Agora, a Corregedoria da Câmara dos Deputados tem um prazo regimental de 15 dias, prorrogáveis por mais 15, para apresentar seu parecer à mesa diretora da Casa. Enquanto isso, Deltan continua exercendo seu mandato. Ele votou medidas importantes, como a MP da Esplanada (contrário), do marco temporal (favorável) e do marco fiscal (contrário).

Em teoria, como a apresentação da defesa de Dallagnol foi feita no dia 30/5, o deputado pode seguir com mandato até o dia 30/6. Após esse prazo, o futuro de Dallagnol será incerto. Isso porque a mesa diretora não tem prazo para decidir se afasta ou não o deputado após a decisão da Justiça Eleitoral.

No mês passado (em 17/5), por unanimidade, o Tribunal Superior Eleitoral (TSE) entendeu que o parlamentar tentou burlar a Lei da Ficha Limpa ao pedir exoneração do cargo de procurador da República durante a tramitação de processos disciplinares abertos para apurar sua conduta na condução dos processos da Operação Lava Jato.

Histórico

O histórico de Arthur Lira (PP-AL) como presidente da Câmara não indica um caminho claro a ser seguido. Durante a gestão do deputado, ocorreram quatro cassações de deputados pelo TSE. Em duas delas, a Câmara procedeu com penalidade. Nos outros dois casos, os parlamentares encerraram seu mandato sem a mesa diretora deliberar.

O deputado Boca Aberta (PR), filiado ao antigo Pros, teve seu diploma cassado pelo TSE no dia 24/8 de 2021. A mesa diretora da Câmara dos Deputados formalizou a perda do mandato no dia 16/9 daquele ano.

A situação é parecida com a de Valdevan 90 (PL-SE).

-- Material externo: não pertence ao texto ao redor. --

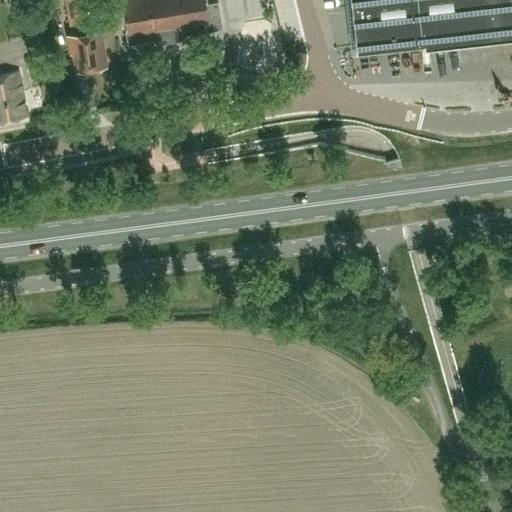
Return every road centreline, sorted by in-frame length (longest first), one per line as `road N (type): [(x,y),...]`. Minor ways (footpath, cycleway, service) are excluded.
road 1 (unclassified): [(0,290),(511,217)]
road 2 (primary): [(511,176),(0,247)]
road 3 (unclassified): [(0,156),(329,99)]
road 4 (unclassified): [(329,99),(431,120),(511,119)]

O TSE determinou sua cassação e inelegibilidade no dia 17/3 do ano passado e a Câmara dos Deputados confirmou a perda do mandato pouco mais de um mês depois, no dia 27/4. Depois disso, em 3/6, o ministro Nunes Marques afastou a decisão do TSE, mas a reversão da liminar ocorreu uma semana depois, no dia 10/6.

Já o deputado suplente Evandro Roman (Patriota-PR) não perdeu o mandato por decisão da mesa diretora. Ele foi cassado pelo TSE no dia 25/11, se afastando do cargo somente no dia 7/4 do ano seguinte, com o retorno de Reinhold Stephanes Junior (PSD) à Câmara.

Neri Geller (PP-MT), cassado em 23/8 de 2022, também não perdeu seu mandato. O correligionário de Lira chegou a concluir a atual legislatura, deixando a Câmara somente em fevereiro deste ano, quando os novos deputados assumiram suas cadeiras no Parlamento.